Melihat perkembangan Bahasa Melayu yang begitu cepat, akhirnya pemerintah
Hindia Belanda bereaksi khususnya terhadap pers yang berbahasa Indonesia,
misalnya larangan penerbitannya.
Melalui pendidikan persekolahan, NIS Kayu
Tanam dan Taman Siswa konsisten dalam mengajarkan Bahasa Melayu, selain Bahasa
Daerah dan Bahasa Belanda. Suatu Kongres Bahasa di Surakarta tahun 1938 antara
lain memutuskan untuk mendirikan sebuah lembaga dan sebuah fakultas untuk
mempelajari Bahasa Indonesia, Bahasa Indonesia hendaklah dipakai sebagai bahasa
hukum, dan sebagai alat dalam tukar-pikiran di dewan perwakilan. M. Husni
Thamrin dalam pidatonya di Dewan Rakyat Hindia Belanda menggunakan Bahasa
Indonesia, ini mendapat rekasi dari pemerintah Hindia Belanda.
D.
Penutup
Bahasa Indonesi yang
semula terbatas pada Etnis Melayu, kemudian berkembang menjadi bahasa golongan
masyarakat yang silih berganti muncul dan berkembang sepanjang sejarah
Indonesia. Dari bahasa pergaulan kemudian menjadi bahasa perdagangan, bahasa
untuk menyebarkan agama, bahasa perjanjian dagang dan politik, bahasa pers,
sastra dan politik. Selanjutnya atas dorongan pemuda dan elit Indonesia baru
menjadi bahasa pembinaan nasional Indonesia.
Bagi Bangsa Indonesia
yang sampai sekarang tetap konsisten menggunakan Bahasa Indonesia dalam
berbagai dimensi kehidupannya, patut bersyukur kepada Tuhan Yang Maha Esa,
karena dikarunia bahasa sebagai alat pemersatu. Jika tidak ada Bahasa
Indonesia, maka perjalanan sejarah suku-suku bangsa yang ada di Nusantara akan
lain, dan secara faktual Bahasa Indonesia telah membawa rahmat bagi bangsa
Indonesia berupa kedamaian karena perannya sehingga mereka dapat saling
mengakui kesamaan dan saling memahami perbedaan.
DAFTAR PUSTAKA
Alisjahbana, S.T. 1988. Dari
Perjuangan dan Pertumbuhan Bahasa Indonesia. Jakarta: Dian Rakyat.

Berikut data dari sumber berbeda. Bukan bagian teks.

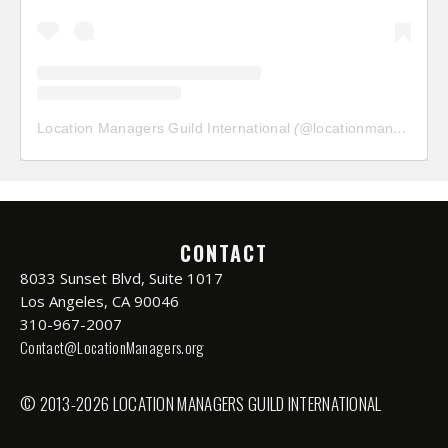
Location Managers Guild International
(@
locationmanagersguild
CONTACT
8033 Sunset Blvd, Suite 1017
Los Angeles, CA 90046
310-967-2007
Contact@LocationManagers.org
© 2013-2026 LOCATION MANAGERS GUILD INTERNATIONAL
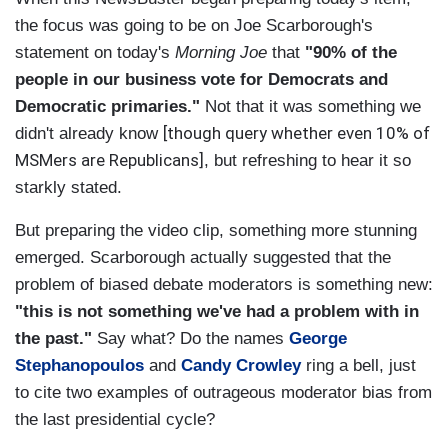
the focus was going to be on Joe Scarborough's
statement on today's
Morning Joe
that
"90% of the
people in our business vote for Democrats and
Democratic primaries."
Not that it was something we
[though query whether even 10% of
didn't already know
MSMers are Republicans]
, but refreshing to hear it so
starkly stated.
But preparing the video clip, something more stunning
emerged. Scarborough actually suggested that the
problem of biased debate moderators is something new:
"this is not something we've had a problem with in
the past."
Say what? Do the names
George
Stephanopoulos
and
Candy Crowley
ring a bell, just
to cite two examples of outrageous moderator bias from
the last presidential cycle?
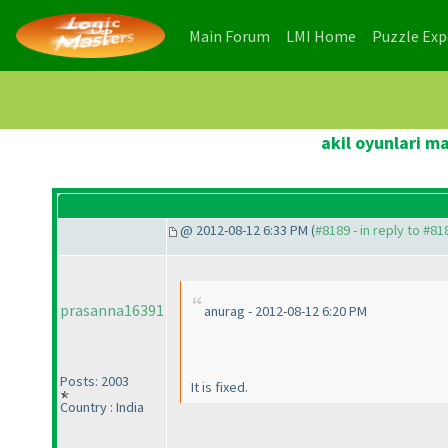
(current)
(current)
Main Forum
LMI Home
Puzzle Ex
akil oyunlari m
@ 2012-08-12 6:33 PM (
#8189 - in reply to #81
prasanna16391
anurag - 2012-08-12 6:20 PM
Posts: 2003
It is fixed.
Country : India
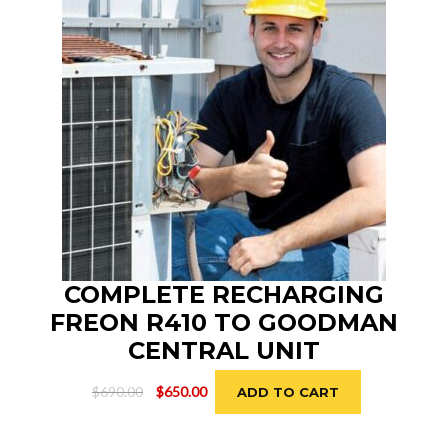
COMPLETE RECHARGING
FREON R410 TO GOODMAN
CENTRAL UNIT
Original
Current
$
690.00
$
650.00
ADD TO CART
price
price
was:
is:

Anonim. Lontarak Asal-Usul
Suku Bajo.
Anwar. 2000. Pelayaran Niaga Orang Buton pada Abad XX. Dalam Jurnal Pendidikan dan Kebudayaan.

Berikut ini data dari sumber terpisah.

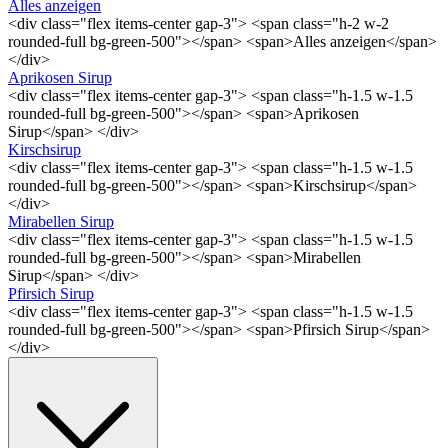
Alles anzeigen
<div class="flex items-center gap-3"> <span class="h-2 w-2
rounded-full bg-green-500"></span> <span>Alles anzeigen</span>
</div>
Aprikosen Sirup
<div class="flex items-center gap-3"> <span class="h-1.5 w-1.5
rounded-full bg-green-500"></span> <span>Aprikosen
Sirup</span> </div>
Kirschsirup
<div class="flex items-center gap-3"> <span class="h-1.5 w-1.5
rounded-full bg-green-500"></span> <span>Kirschsirup</span>
</div>
Mirabellen Sirup
<div class="flex items-center gap-3"> <span class="h-1.5 w-1.5
rounded-full bg-green-500"></span> <span>Mirabellen
Sirup</span> </div>
Pfirsich Sirup
<div class="flex items-center gap-3"> <span class="h-1.5 w-1.5
rounded-full bg-green-500"></span> <span>Pfirsich Sirup</span>
</div>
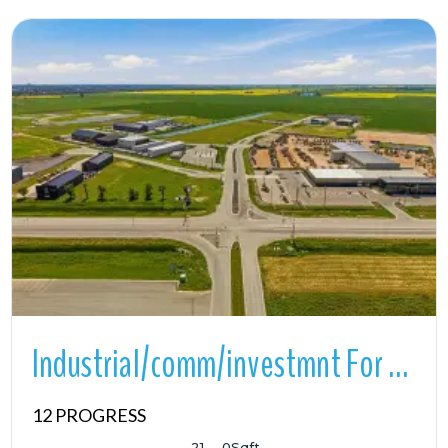
More Details
Industrial/comm/investmnt For Sale
12 PROGRESS
21
0
Sqft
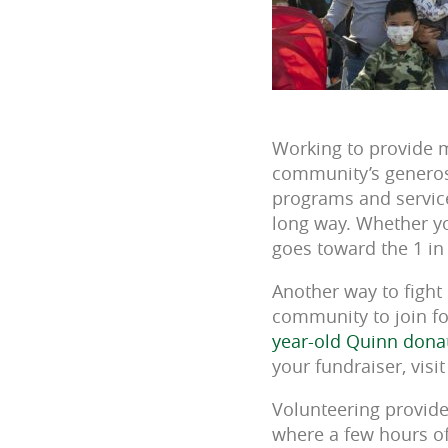
Working to provide m
community’s generosi
programs and service
long way. Whether yo
goes toward the 1 in
Another way to fight 
community to join fo
year-old Quinn dona
your fundraiser, visi
Volunteering provide
where a few hours of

No.27. Th. V. Jakarta: Balibang Depdiknas. (hal. 694-710).
Anwar. 2003. “Pengembangan Model Pengelolaan Pembelajaran
Keterampilan Berbasis Sosial Budaya bagi Perempuan Keluarga Nelayan Suku Bajo”. Disertasi Doktor pada PPs UPI. Bandung,
tidak diterbitkan.
Asmito. 1988. Sejarah
Kebudayaan Indonesia. Jakarta: P2LPTK Depdikbud.
Kendari Kespres, 22
September 2004.
Moehadi. 1986. Sejarah
Indonesia Modul 1-3. Jakarta: Universitas Terbuka.
Poesponegoro, M.D. dan Notosusanto, N. 1984. Sejarah Nasional Indonesia V. Jakarta: Balai Pustaka.
Zuhdi, S. 1997. “Sulawesi Tenggara dalam jalur Pelayaran dan
Perdagangan Internasional Abad XVII-XVIII”. Makalah
disajikan dalam seminar Nasional Sejarah dan Masyarakat Maritim di Kawasan
Timur Indonesia. Kendari, 8-9 September 1997.